GUDLO XIV. OF THE GIPSY WHO STOLE THE HORSE.
Yeckorus a mush chored a gry and jālled him avree adrée a waver tem, and the gry and the mush jālled kushti bāk kéttenus. Penned the gry to his mush, “I kaums your covvas to wearus kushtier than mandy’s, for there’s kek chúcknee or méllicus (pusimígree) adrée them.” “Kek,” penned the mush pauli; “the trash I lel when mandy jins of the prastramengro an’ the bitcherin’ mush (krallis mush) is wafrier than any chucknee or būsaha, an’ they’d kair mandy to praster my míramon (miraben) avree any divvus.”
TRANSLATION.
Once a man stole a horse and ran him away into another country, and the horse and the man became very intimate. Said the horse to the man, “I like your things to wear better than I do mine, for there’s no whip or spur among them.” “No,” replied the man; “the fear I have when I think of the policeman and of the judge (sending or “transporting” man, or king’s man) is worse than any whip or spur, and they would make me run my life away any day.”
GUDLO XV. THE HALF-BLOOD GIPSY, HIS WIFE, AND THE PIG.

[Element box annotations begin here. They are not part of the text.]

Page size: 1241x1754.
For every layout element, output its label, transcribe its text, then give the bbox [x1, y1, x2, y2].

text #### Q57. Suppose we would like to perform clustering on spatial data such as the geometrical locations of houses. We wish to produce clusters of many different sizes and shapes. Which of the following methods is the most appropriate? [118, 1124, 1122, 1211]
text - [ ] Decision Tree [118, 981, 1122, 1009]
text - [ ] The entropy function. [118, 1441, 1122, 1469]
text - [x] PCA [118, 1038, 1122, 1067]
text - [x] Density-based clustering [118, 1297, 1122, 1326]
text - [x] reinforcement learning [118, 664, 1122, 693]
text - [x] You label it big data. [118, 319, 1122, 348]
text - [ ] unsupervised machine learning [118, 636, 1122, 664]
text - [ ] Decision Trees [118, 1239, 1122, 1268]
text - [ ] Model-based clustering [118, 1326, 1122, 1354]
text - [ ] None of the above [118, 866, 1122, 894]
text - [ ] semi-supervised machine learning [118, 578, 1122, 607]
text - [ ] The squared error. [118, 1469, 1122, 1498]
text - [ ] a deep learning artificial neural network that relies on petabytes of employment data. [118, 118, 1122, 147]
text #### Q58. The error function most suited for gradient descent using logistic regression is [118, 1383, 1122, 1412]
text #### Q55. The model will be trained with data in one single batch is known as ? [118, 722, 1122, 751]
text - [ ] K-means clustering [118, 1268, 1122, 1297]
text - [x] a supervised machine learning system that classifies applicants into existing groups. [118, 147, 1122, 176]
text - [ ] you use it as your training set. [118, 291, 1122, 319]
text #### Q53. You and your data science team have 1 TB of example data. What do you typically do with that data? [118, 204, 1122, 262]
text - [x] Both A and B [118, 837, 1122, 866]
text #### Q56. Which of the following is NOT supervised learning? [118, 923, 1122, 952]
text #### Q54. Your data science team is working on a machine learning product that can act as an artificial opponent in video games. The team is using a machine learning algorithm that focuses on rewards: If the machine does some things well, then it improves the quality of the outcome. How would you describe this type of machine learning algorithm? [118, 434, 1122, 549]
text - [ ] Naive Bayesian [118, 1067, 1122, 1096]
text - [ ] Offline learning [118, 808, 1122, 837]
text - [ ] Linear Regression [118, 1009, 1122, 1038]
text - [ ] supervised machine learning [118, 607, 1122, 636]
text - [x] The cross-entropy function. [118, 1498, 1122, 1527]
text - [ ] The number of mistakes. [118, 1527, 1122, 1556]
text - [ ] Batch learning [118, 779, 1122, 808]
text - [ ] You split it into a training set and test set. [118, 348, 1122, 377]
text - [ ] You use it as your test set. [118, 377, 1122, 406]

’Pré yeck divvus there was a mush a-piin’ mā his Rommany chals adrée a kitchema, an’ pauli a chairus he got pash mātto. An’ he penned about mullo baulors, that he never hawed kek. Kennā-sig his juvo welled adrée an’ putched him to jāl kerri, but yuv pookered her, “Kek—I won’t jāl kenna.” Then she penned, “Well alang, the chavvis got kek hābben.” So she putchered him ajaw an’ ajaw, an’ he always rākkered her pauli “Kek.” So she lelled a mullo baulor ap her dumo and wussered it ’pré the haumescro pré saw the foki, an’ penned, “Lel the mullo baulor an’ rummer it, an’ mandy’ll dick pauli the chavos.”
TRANSLATION.
Once there was a man drinking with his Gipsy fellows in an alehouse, and after a while he got half drunk. And he said of pigs that had died a natural death, he never ate any. By-and-by his wife came in and asked him to go home, but he told her, “No—I won’t go now.” Then she said, “Come along, the children have no food.” So she entreated him again and again, and he always answered “No.” So she took a pig that had died a natural death, from her back and threw it on the table before all the people, and said, “Take the dead pig for a wife, and I will look after the children.” [{218}]
GUDLO XVI. THE GIPSY TELLS THE STORY OF THE SEVEN WHISTLERS.
My raia, the gudlo of the Seven Whistlers, you jin, is adrée the Scriptures—so they pookered mandy.